Jesus made it perfectly clear that the geographical situation or the kind of building is immaterial to worship. It is the spiritual condition of the worshiper and not his physical location that determines whether or not his worship is acceptable to the Father.

Jeremiah reminded the people of the purpose for which they had come to the Temple. It was to repent of their sins, make things right and worship God from their hearts.

Legal disputes could no longer be based on favoritism; oppression of the helpless was to stop. The “stranger” was the foreigners who lived in the land but was not part of the covenant people. Nevertheless, he was to be treated with kindness and compassion.

Orphans and widows were to receive the full protection they could not provide for themselves. Murders and idolatry were to cease. They were going to the Temple, but were still doing these things—an outward pretense of worshiping God but their hearts were still hard and calloused, far from being right with God.

God is not as interested in our ritual on Sunday as He is in our behavior on Monday. The place to judge whether a Christian is genuine or not, is not to watch him in church on Sunday but to see him at work on Monday.

Jeremiah 7:23

But this thing commanded I them, saying, Obey my voice, and I will be your God, and ye shall be my people: and walk ye in all the ways that I have commanded you, that it may be well unto you.

God clearly states for them, again, that what He wants is their obedience.

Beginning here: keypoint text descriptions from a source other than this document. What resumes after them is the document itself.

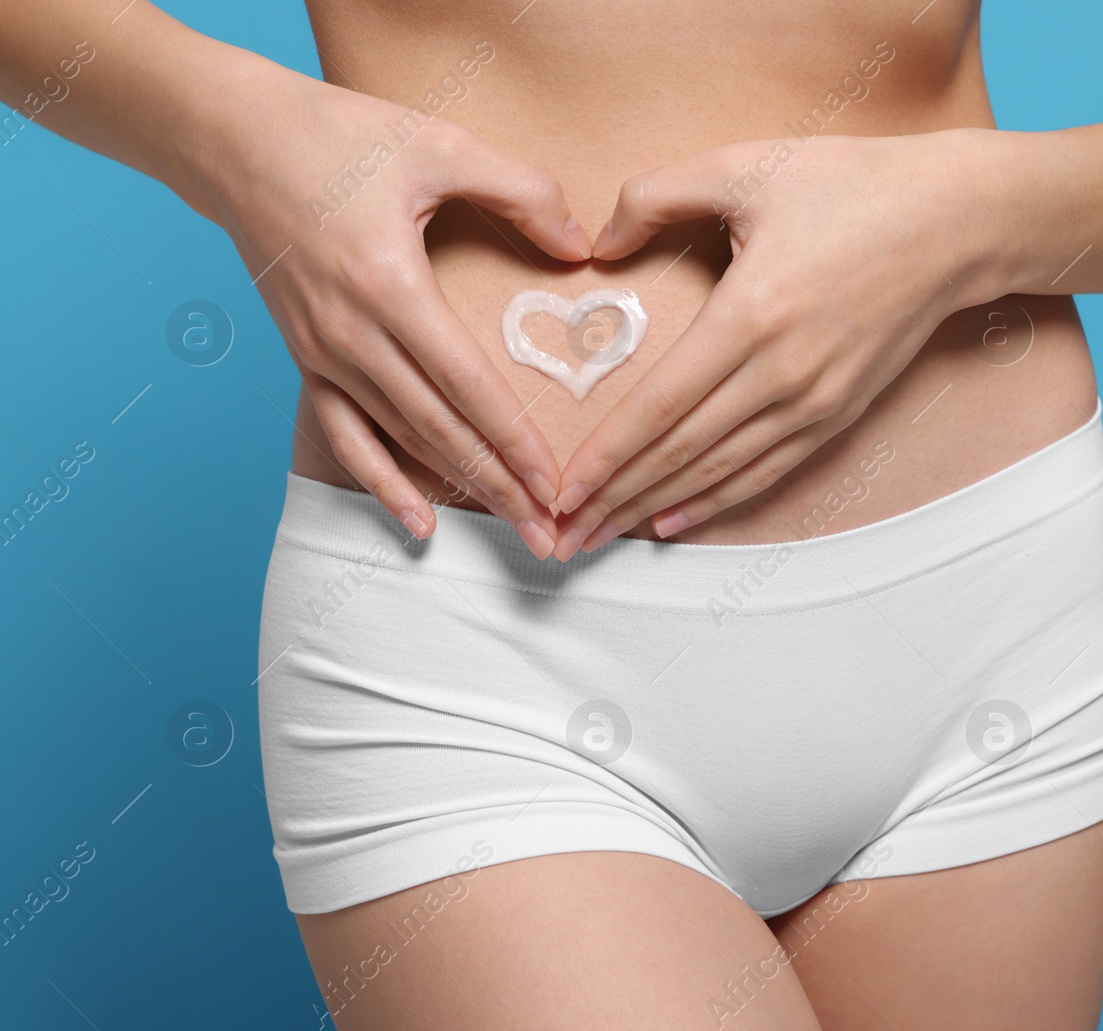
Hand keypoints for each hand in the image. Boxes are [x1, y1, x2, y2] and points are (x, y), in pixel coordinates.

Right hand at [191, 60, 589, 555]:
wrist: (234, 141)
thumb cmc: (342, 137)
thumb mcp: (441, 146)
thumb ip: (522, 191)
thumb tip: (582, 247)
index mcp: (389, 286)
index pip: (466, 384)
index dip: (514, 439)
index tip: (556, 483)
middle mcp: (351, 334)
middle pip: (439, 429)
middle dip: (500, 485)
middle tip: (553, 534)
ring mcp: (322, 353)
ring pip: (400, 439)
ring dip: (459, 489)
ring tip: (513, 531)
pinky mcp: (305, 359)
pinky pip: (345, 435)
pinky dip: (381, 482)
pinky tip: (419, 521)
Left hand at [548, 129, 993, 557]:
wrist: (956, 222)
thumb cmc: (851, 185)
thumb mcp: (747, 166)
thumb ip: (657, 196)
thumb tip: (599, 244)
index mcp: (752, 314)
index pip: (662, 405)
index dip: (608, 455)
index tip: (563, 489)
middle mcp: (783, 373)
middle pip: (683, 453)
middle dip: (617, 498)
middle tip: (563, 535)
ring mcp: (816, 401)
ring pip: (721, 472)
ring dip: (657, 507)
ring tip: (603, 535)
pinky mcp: (839, 412)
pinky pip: (767, 470)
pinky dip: (717, 501)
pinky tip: (674, 519)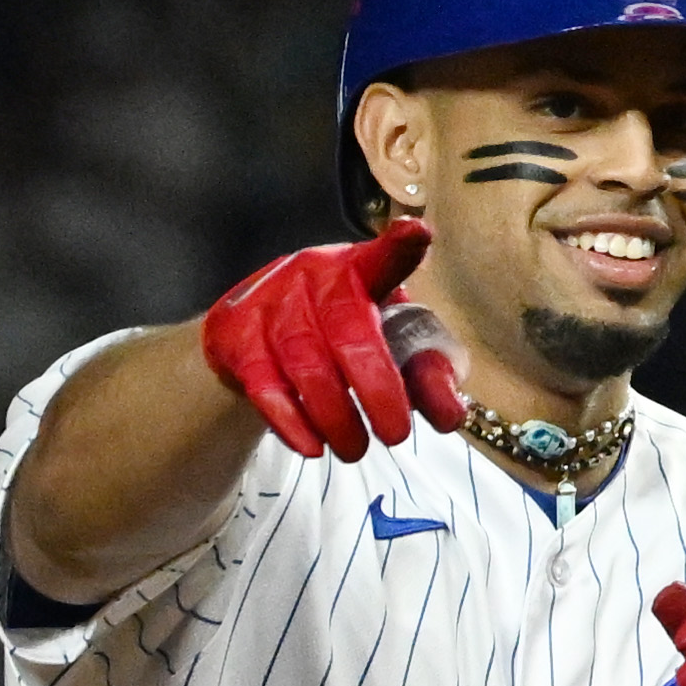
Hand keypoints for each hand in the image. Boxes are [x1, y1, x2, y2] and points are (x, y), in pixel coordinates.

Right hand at [200, 220, 468, 459]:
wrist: (253, 334)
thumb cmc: (336, 332)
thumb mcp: (389, 341)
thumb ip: (426, 374)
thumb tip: (450, 416)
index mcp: (357, 270)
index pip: (380, 258)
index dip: (398, 249)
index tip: (417, 235)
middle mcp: (312, 277)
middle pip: (348, 331)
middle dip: (377, 389)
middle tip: (395, 435)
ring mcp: (269, 304)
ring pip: (305, 364)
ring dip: (335, 417)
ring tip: (354, 449)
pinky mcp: (235, 336)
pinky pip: (264, 385)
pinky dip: (292, 422)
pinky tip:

Coming to the Temple is wonderful, but it is no substitute for obedience.

Just as the Jews of Jeremiah’s day were deluded by false prophets, many are still deceived by messengers of a worldly gospel, that helps sinners feel comfortable.

But the beauty of the gospel is its simplicity. John 3:16 is so uncomplicated that a child can understand and apply it.

John 3:16

For God so loved the world that he gave his only begotten Son, that whosoever believeth in him should not perish, but have everlasting life.

The Lord told the people they might as well eat the burnt offerings too because they no longer meant anything to Him. They had become mere flesh with no spiritual significance. As far as the Lord was concerned, He invited them to pile up all their burnt offerings and eat them, as they would any other meat. The spiritual condition of the people made all of their sacrifices worthless.

God’s promise of blessings on the nation was conditional. Obey My voice and walk ye in all the ways that I have commanded you. That was the condition. When it was met, the relationship would be beautiful. God would become a personal God and the Jews would be His people.

Jeremiah did not have people come forward and declare themselves for God. His message went unheeded, yet it was his responsibility to deliver the message. God bid him to do the job, to give out His Word, even if there was no response to it.

It is not important for us to be able to count heads or noses and see a response to our message. The important thing is the report we must give to God, to be faithful in giving out His Word and backing it up with our lives.